Pressure is mounting on Israeli Prime Minister Benjamin Netanyahu after a former Israeli intelligence officer was accused of failing to disrupt Hamas financing before the 7 October attack on Israel.
Udi Levy, former head of economic warfare in Israel's Mossad intelligence agency, told the BBC's Panorama that Netanyahu had ignored his repeated calls to take out Hamas' financing, a policy he believed could have impacted the group's military wing.
If the policy had been implemented, "the monster that Hamas built probably [wouldn't be] like the same monster that we faced on October 7th", adding that the group would have needed "billions, not millions" of dollars to finance its armed wing.
He further alleged that a sum of financing for Gaza, which is done with Israeli approval, was being diverted to Hamas' armed wing.
Hamas denies the accusation that it diverts money set for aid and the governance of Gaza to its armed wing, with the BBC noting "it is impossible to know how much donor cash – if any – Hamas may have appropriated for military purposes".
Netanyahu has previously told party colleagues that "anyone who wants to thwart the establishment of a Palestinian state has to support bolstering Hamas and transferring money to Hamas… this is part of our strategy – to isolate the Palestinians in Gaza from the Palestinians in the West Bank".
The accusations come as greater scrutiny is placed on the Israeli government and military over its inaction and, misplaced priorities, in the run-up to the 7 October attack on southern Israel that reportedly killed around 1,200 people, according to Israeli officials.
This includes the dismissal of warnings within the Israeli military's signals intelligence agency that Hamas was actively preparing an attack on Israel as noted in the 'Jericho Wall' document, a Hamas document captured by Israel detailing the plans of an assault.

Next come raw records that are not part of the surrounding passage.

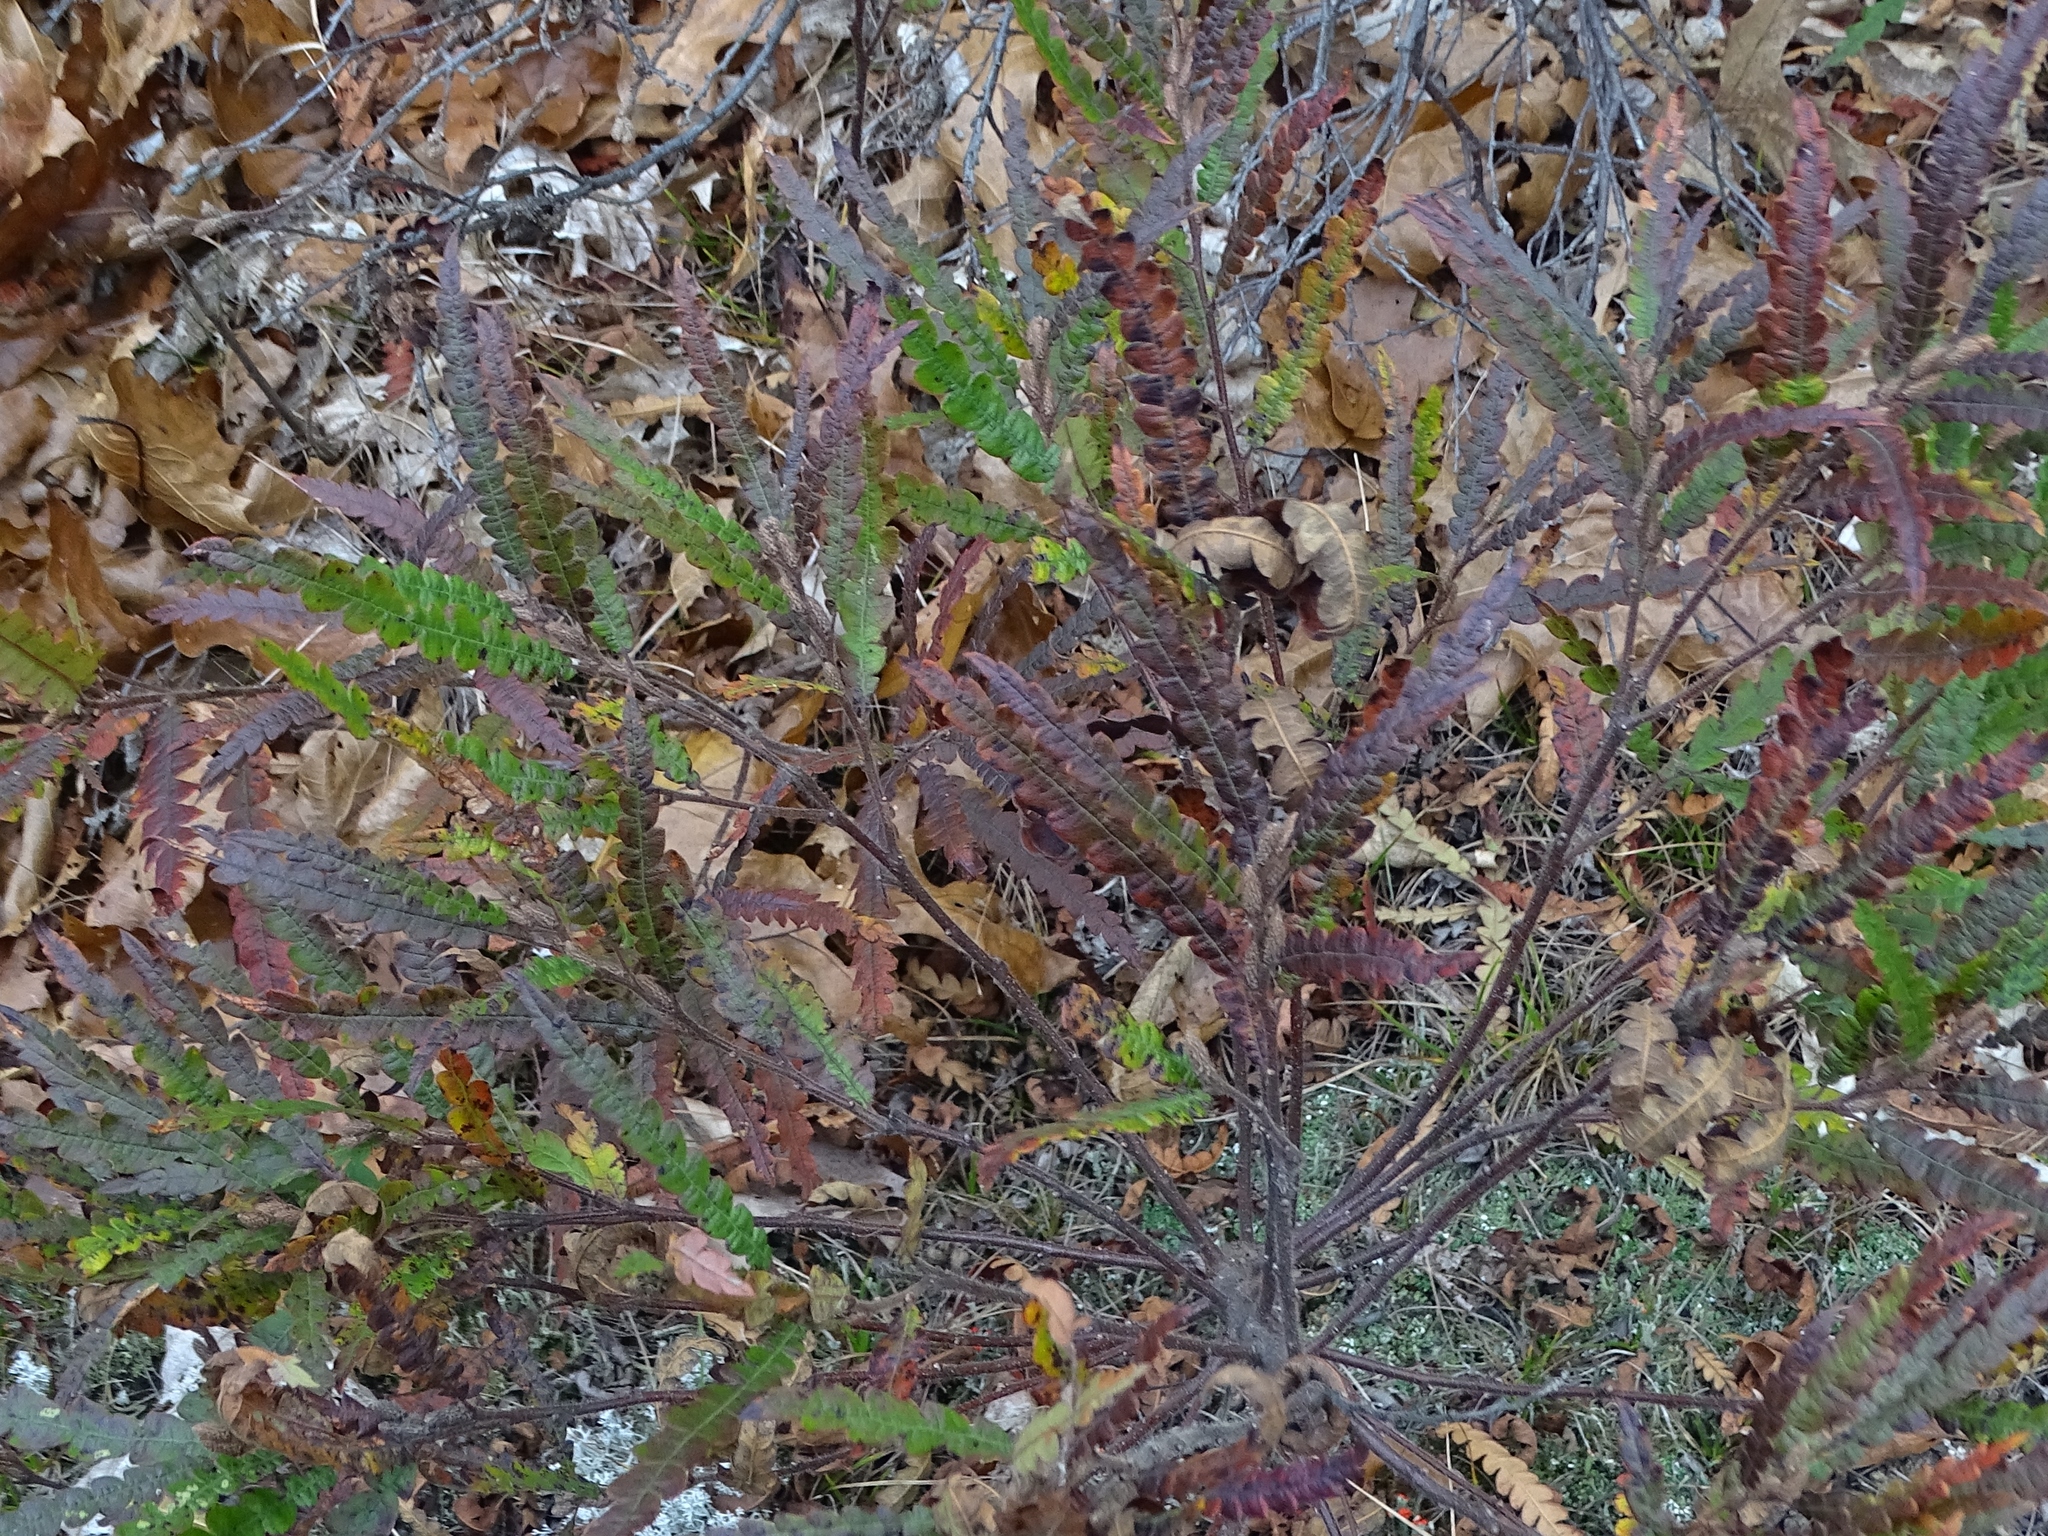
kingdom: Plantae
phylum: Tracheophyta
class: Magnoliopsida
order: Fagales
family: Myricaceae
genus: Comptonia
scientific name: Comptonia peregrina
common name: Sweet-fern
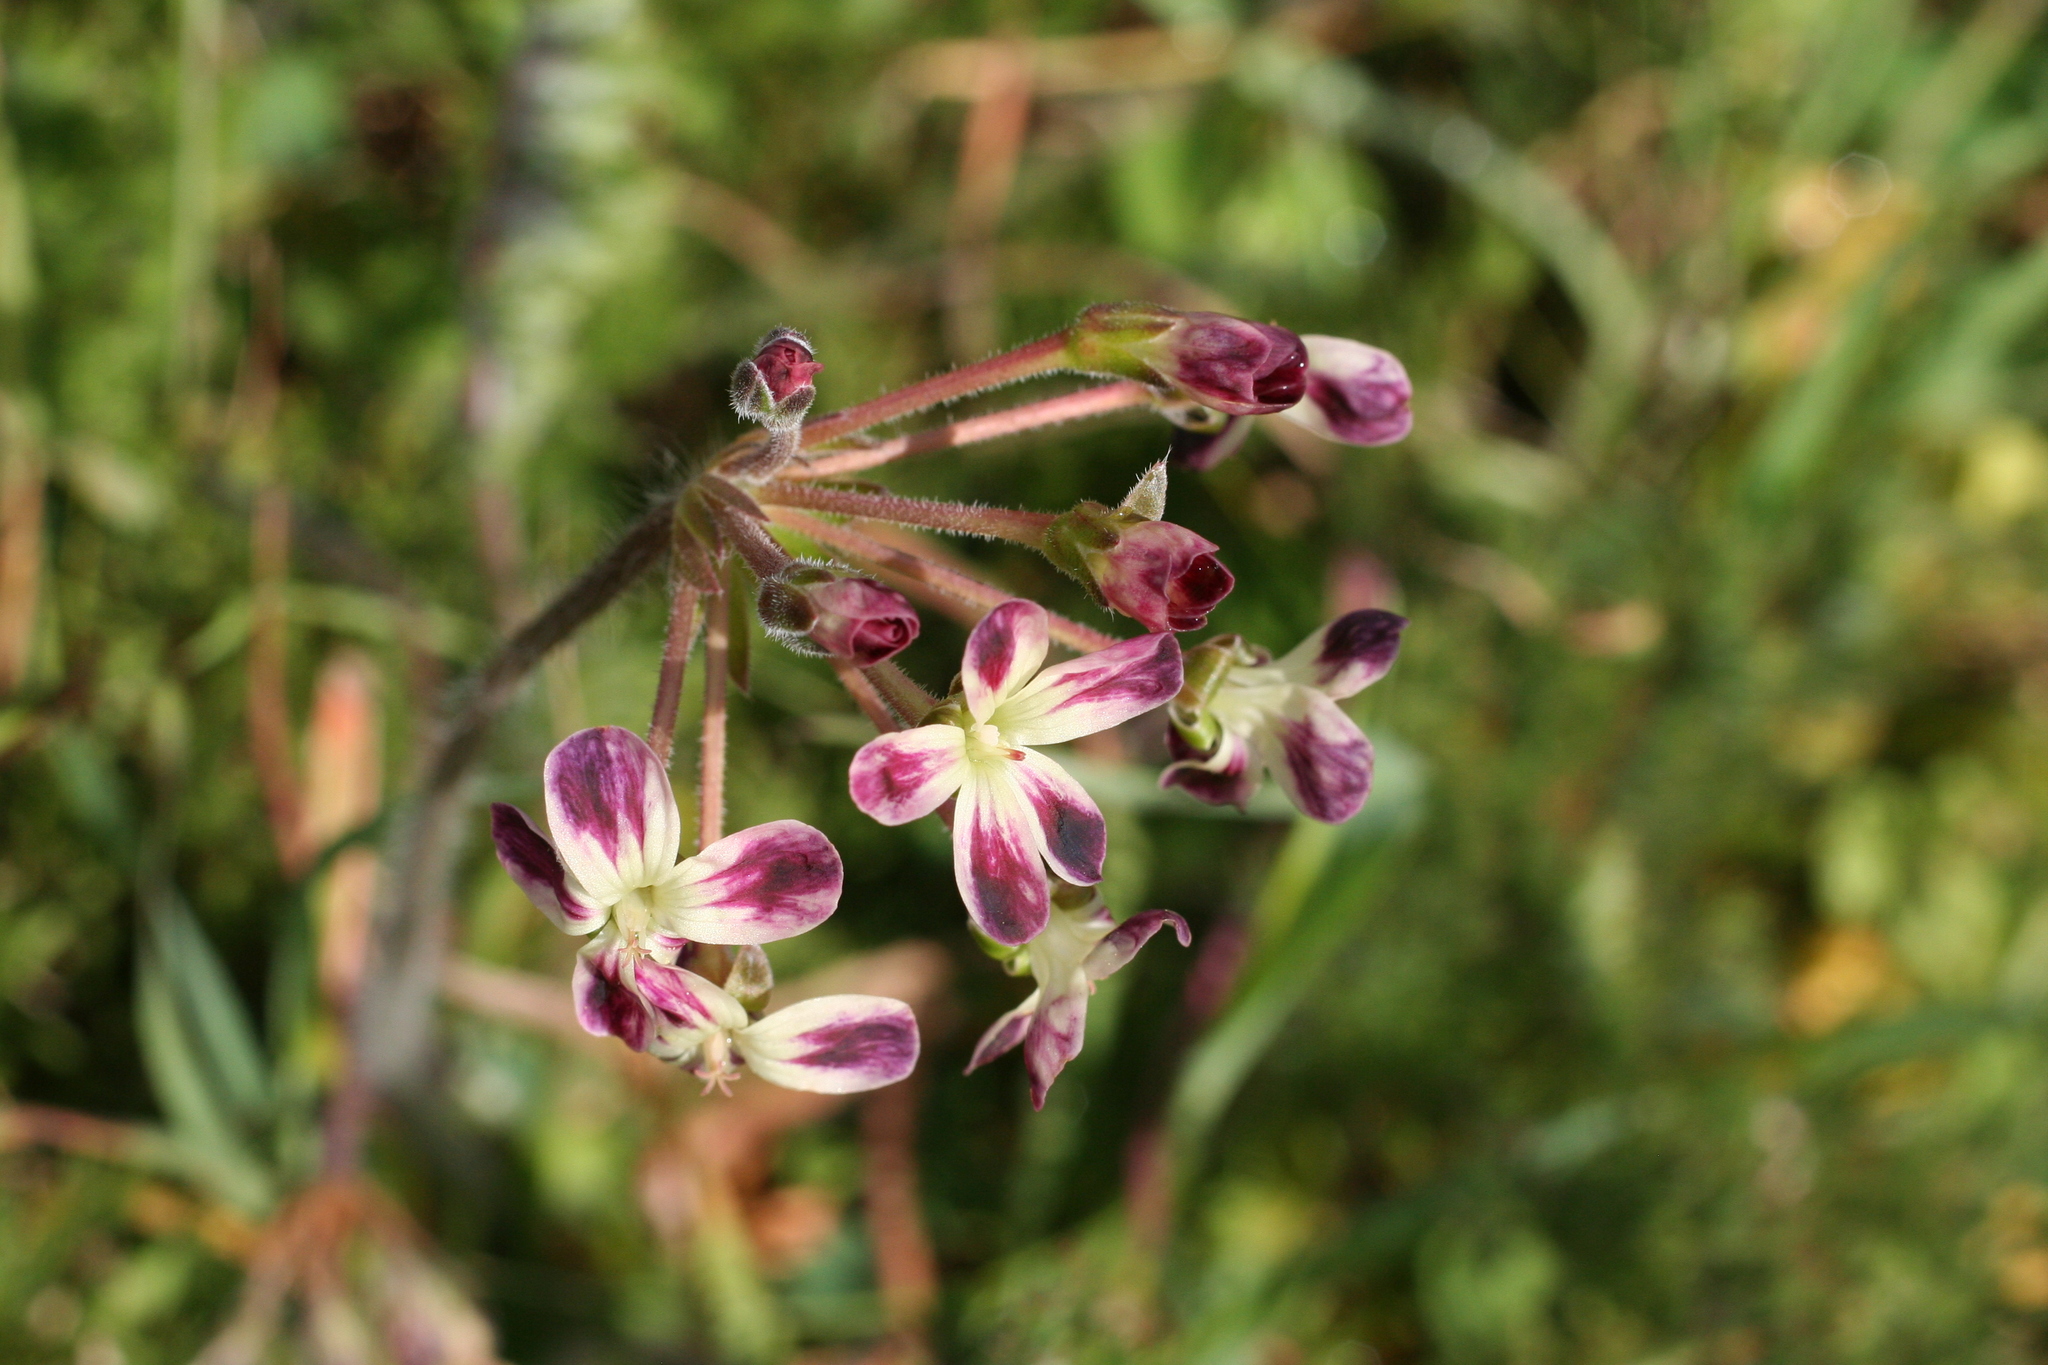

Likewise, the Israeli army's repositioning into the occupied West Bank has also been marked for criticism, with commentators laying the blame on the capture of Israel's government by the far-right settler movement in the West Bank.
According to Aluf Benn writing in the Israeli daily Haaretz, the Israeli military had 400 combat soldiers and a dozen tanks stationed on the border with Gaza, compared to 21 to 22 battalions stationed in the West Bank.
Benn argues that the defence of the Gaza border was secondary to defending illegal Israeli settlements in the occupied West Bank, whose presence has caused an uptick in violence following numerous settler attacks against Palestinian villages in the territory.
Following the revelations of multiple failures from the Israeli military, its chief Herzi Halevi ordered the beginning of a long-awaited probe into the military's failures that allowed 7 October to happen, according to The Times of Israel.
The internal probe will include investigations over the failures of commanders to notice Hamas preparations before 7 October, as well as prepare for said attack themselves.
However, the military will not be investigating the policies of the political leadership in a bid to avoid confrontation with Netanyahu and his far-right allies Bezalel Smotrich and Itamar Ben-Gvir, who have previously slammed the demands for probes by the army into the failure.
Israel's war on Gaza has killed at least 29,310 Palestinians - mostly women and children, and injured over 69,330, with aid agencies warning of famine in the enclave, and the ICJ deeming Israeli conduct in the war as plausibly constituting genocide.